Saturday, 28 March 2020

The marginal benefit of peer review

I engage in a lot of peer review. Last year, I reviewed 24 papers submitted to 18 different journals. The year before was similar. And some of those article went through multiple rounds of peer review. I typically avoid asking for anything new from authors in the second or subsequent rounds of peer review, but I have heard horror stories from colleagues of papers sitting in peer review for years, while reviewers ask for revision after revision, all the time with new analyses or robustness checks being appended to the paper. A legitimate question is, does all of that extra peer review time add value?

A recent IZA Discussion Paper by Aboozar Hadavand (Johns Hopkins University), Daniel Hamermesh (Columbia University), and Wesley Wilson (University of Oregon), provides us with an initial answer. They collated data from the journal Economic Inquiry over the period from 2009 to 2018. Interesting, Economic Inquiry offers submitting authors two tracks:
Submitting authors could choose between a fast track, in which the article receives a simple yes or no; or a regular track, which might lead to acceptance with minor revisions, to a revise/re-submit response with subsequent additional refereeing, or to rejection...
Hadavand et al. then compare articles that were published through the fast track (which didn't suffer multiple rounds of peer review) with articles that were published through the regular track (which could have). Of course, authors self-select into the track they submit to, so the authors use a two-stage selection model to deal with that. When looking at the subsequent citation performance of articles (which is an indicator of article quality), they find that:
...no matter what vectors of covariates are included in this second stage, those regular-track articles that go through multiple rounds of refereeing have no greater scholarly impact than those that obtain only one set of referee reports... Compared to regular-track articles that go through only one round of refereeing, multiple rounds of refereeing never enhance an article’s subsequent scholarly impact in any of the econometric formulations that we have constructed.
In other words, the additional rounds of peer review seem to add no value (in terms of the article quality). To some extent, this makes sense. Economists recognise that marginal benefit is diminishing. So, each additional round of peer review should add less benefit than earlier rounds. However, I think many people would be surprised to know that the marginal benefit basically immediately falls to zero, and may even be zero for the first round of peer review.
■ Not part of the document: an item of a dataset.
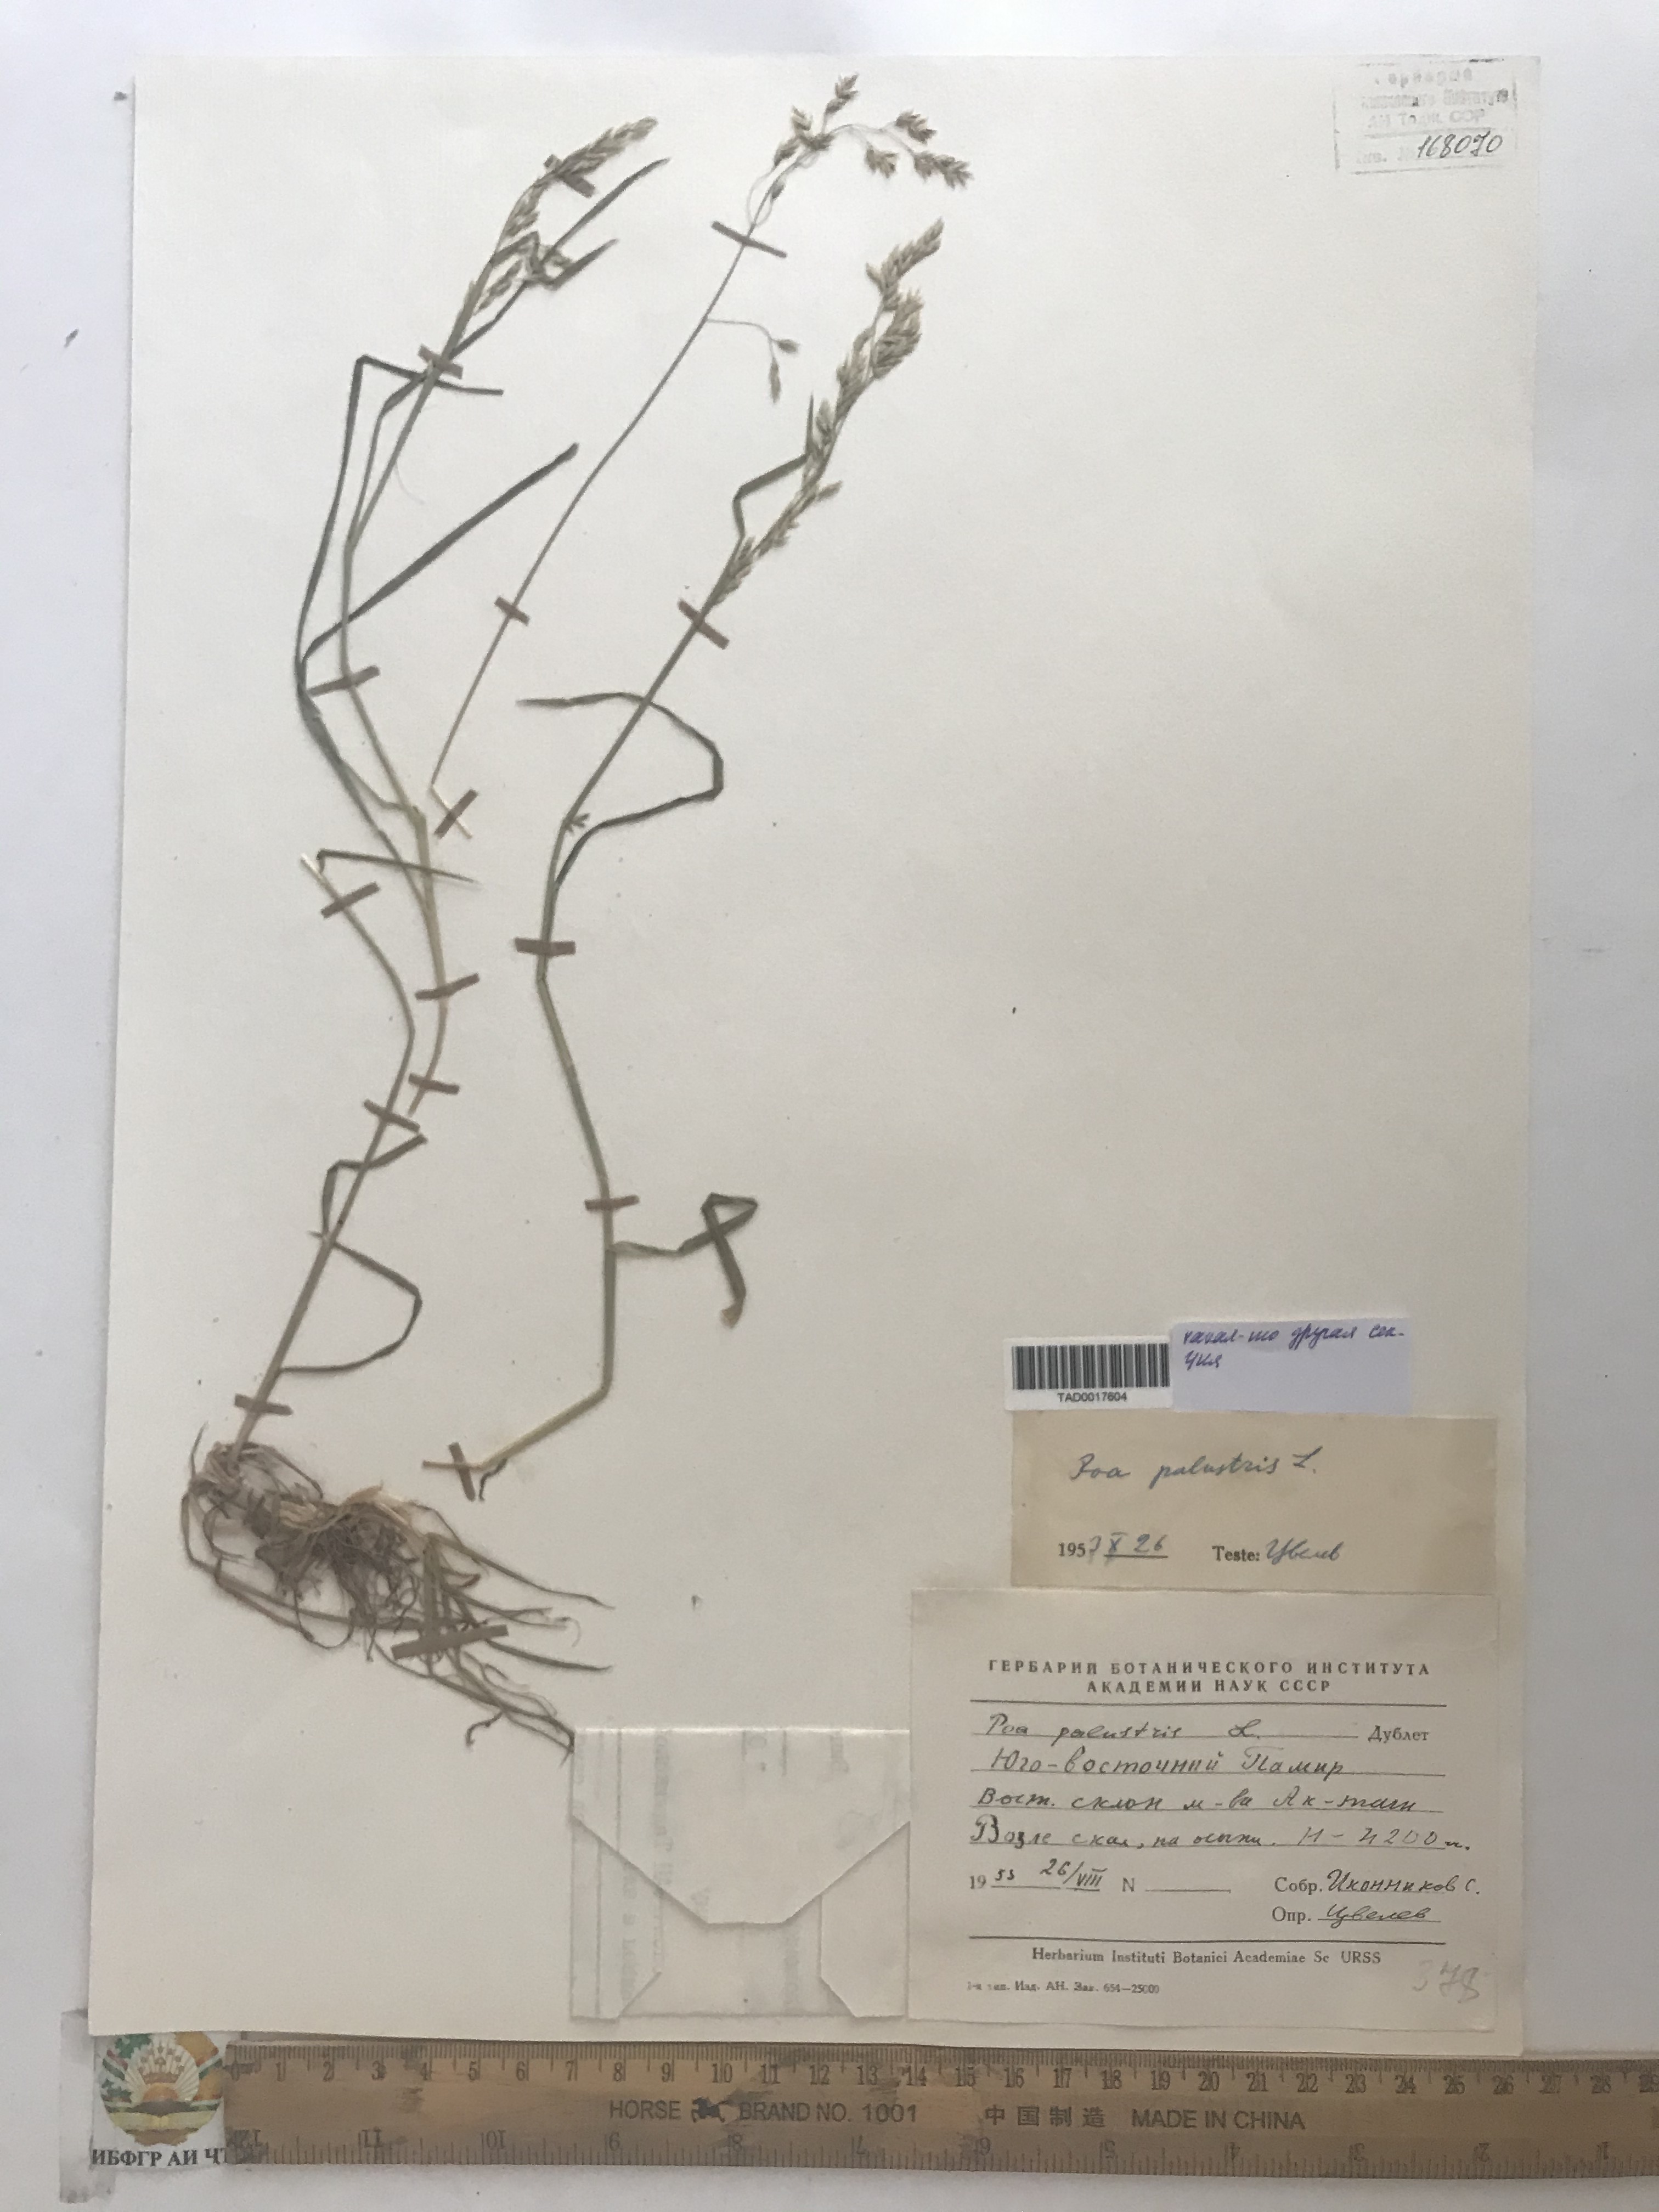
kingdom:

This calls into question the whole cost-benefit calculation of peer review overall. Hadavand provide a rough estimate that the time cost of peer review in economics is US$50 million per year, and US$1 billion in total across all disciplines. How much of that cost is essentially a waste? It would be good to get a sense of whether this study is an outlier, or whether it can be replicated for other journals, and perhaps more importantly, in other disciplines.